__What to do__
Locate each line in the material below that contains the word "Uncharted" and copy those lines. Case counts.

__Material provided__
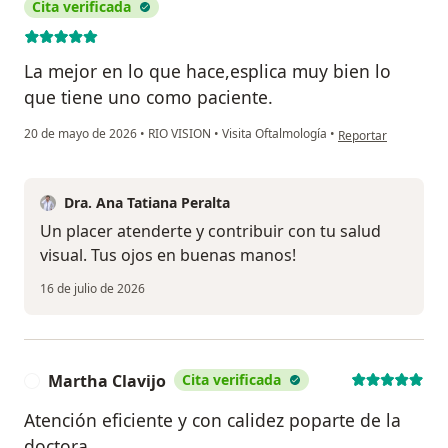
Cita verificada
La mejor en lo que hace,esplica muy bien lo
que tiene uno como paciente.
en opinión del usua
20 de mayo de 2026
•
RIO VISION
•
Visita Oftalmología
•
Reportar
Dra. Ana Tatiana Peralta
Un placer atenderte y contribuir con tu salud
visual. Tus ojos en buenas manos!
16 de julio de 2026
Martha Clavijo
Cita verificada
M
Atención eficiente y con calidez poparte de la
doctora.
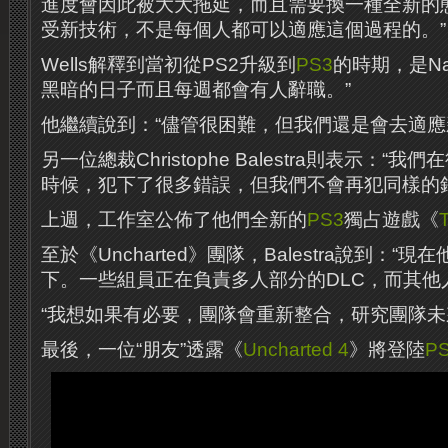
進度會因此被大大拖延，而且需要換一種全新的
受新技術，不是每個人都可以適應這個過程的。”
Wells解釋到當初從PS2升級到
PS3
的時期，是Nau
黑暗的日子而且每週都會有人辭職。”
他繼續說到：“儘管很困難，但我們還是會去適應
另一位總裁Christophe Balestra則表示：“我
時候，犯下了很多錯誤，但我們不會再犯同樣的錯
上週，工作室公佈了他們全新的
PS3
獨占遊戲《
至於《Uncharted》團隊，Balestra說到：“
下。一些組員正在負責多人部分的DLC，而其他
“我想如果有必要，團隊會重新整合，研究團隊未
最後，一位“朋友”透露《
Uncharted 4
》將登陸
P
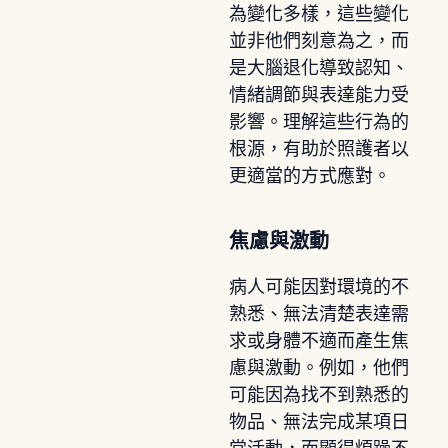
為變化多樣，這些變化
並非他們刻意為之，而
是大腦退化導致認知、
情緒調節與表達能力受
影響。理解這些行為的
根源，有助於照護者以
更適當的方式應對。
焦慮與激動
病人可能因對環境的不
熟悉、無法清楚表達需
求或身體不適而產生焦
慮與激動。例如，他們
可能因為找不到熟悉的
物品、無法完成某項日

__Response below__
至於《Uncharted》團隊，Balestra說到：“
Uncharted 4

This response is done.